*Source text*
Saturday, May 3, 2014

Quote: About Creativity from Emotional Excesses, Anais Nin


Have been beating myself up pretty badly lately about being (to my more rational side, anyway) overly emotional sometimes (ok, fairly frequently) about my current major writing project.

Perhaps you know it -- the game of second-guessing?  It's played something like this, depending on the day and the circumstances that trigger it:

Why did I do that?  Why can't I seem to get a grip?  How could I behave that way?  What did I just say?  What's wrong with me?  How juvenile!  What is that person thinking now?  How did that come across?  I have just totally lost this person's good graces.  Where did my integrity go?  Will you just get over yourself -- stop being so selfish -- nobody cares, anyway.  Etc. etc.  etc. and on and on the drumbeat(ing up of oneself) goes.

In fact, the thought just occurred to me the other day that if I beat myself up much more about this matter, I may have to forbid myself from going out in public for fear of embarrassment from all the bruising (figuratively speaking, of course!)!

My concern:  It's almost, on many days, as though I've regressed to some sort of, well, nearly adolescent state of mind or even behavior at times (the seemingly endless crying deeply into one's pillow kind of thing, or wanting to be alone even more than usual [for a writer], or being plagued with [albeit passing] moods of confusion, fright, or frustration).  

What is going on? I keep asking myself.  This is not me, or the adult me, anyway!  Is it?  This surely has not been my typical thought process, emotional state, or behavioral pattern for most of my adult life.

Don't we leave adolescence, its weirdness, and its angst, far behind us as we leave those years behind and move on?  Shouldn't that be one of the benefits of growing older?  Shouldn't there be some benefits that we've earned that include not having to go through some of those awful emotions again? 

One thing about adolescence, though.  Any way one looks at it, it is a time of great change.  And, probably most of us wouldn't want to admit it, but -- it was a time, whether it was a good time, or a not-so-good time, when we felt very alive .

I've been thinking about these things a lot lately, even as I struggle to fight through these emotional catapults while I toil away at this new work.  Recently, this quote appeared in my Facebook (social media) newsfeed, prompting me to "muse" on the topic a bit here:

Quote drawn from "Brain Pickings" on Facebook, attributed to  The Diary of Anais Nin, Vol. 4: 1944-1947

"You must not fear, hold back, count or be a miser with your thoughts and feelings. It is also true that creation comes from an overflow, so you have to learn to intake, to imbibe, to nourish yourself and not be afraid of fullness. The fullness is like a tidal wave which then carries you, sweeps you into experience and into writing. Permit yourself to flow and overflow, allow for the rise in temperature, all the expansions and intensifications. Something is always born of excess: great art was born of great terrors, great loneliness, great inhibitions, instabilities, and it always balances them."

*Source data*
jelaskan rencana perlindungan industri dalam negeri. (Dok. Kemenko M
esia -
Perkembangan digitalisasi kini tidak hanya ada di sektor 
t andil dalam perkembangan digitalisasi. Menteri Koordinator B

*Work to complete*
A. From the quote in the blog post about creativity and emotional excess, list the things that great art is said to be born of.
B. In the blog post about creativity and emotional excess, which volume of Anais Nin's diary is the quote attributed to?
C. Continue the blog post about creativity and emotional excess from the point where it stops.

*Per-task outputs*
A. great terrors, great loneliness, great inhibitions, instabilities

B. The Diary of Anais Nin, Vol. 4: 1944-1947.

C.
Musing:

Well.  Is this something writers need to hear from time to time?  Emotional excesses -- and excesses of other types -- are the stuff of creativity, its breeding ground, as it were, a sign that something's 'cooking,' something (maybe great?) is about to happen? 

I can see Nin's point.  Some things just get written because of the intense emotion behind them. 

It can be poetry or fiction -- or possibly a new book of non-fiction, let's say (ahem), on a brand new subject completely out of the "comfort zone" of the writer.  These things probably come out of something mysterious that has built up, or is running over, or bursting out.  You stew, and mull, and conjure, and turn over, and lose sleep, and feel a tightening in the gut, a burning that climbs into your throat, and you can't NOT think about something.  It's churning and turning to acid inside (sounds unpleasantly like acid reflux, doesn't it?!).  Where will it go?  It's feeling like it has to GO somewhere.

Even when you exercise, move around, put some strength behind it --force yourself to breathe in...breathe out. 

Even when you breathe gently -- deeply, deliberately -- again.  Then again.

Even when you talk to a loved one about it, or all around it, or as close around it, as you can.  Or to an acquaintance, or to a trusted colleague, or friend.

Even when you pray. 

Or meditate. 

Or reflect.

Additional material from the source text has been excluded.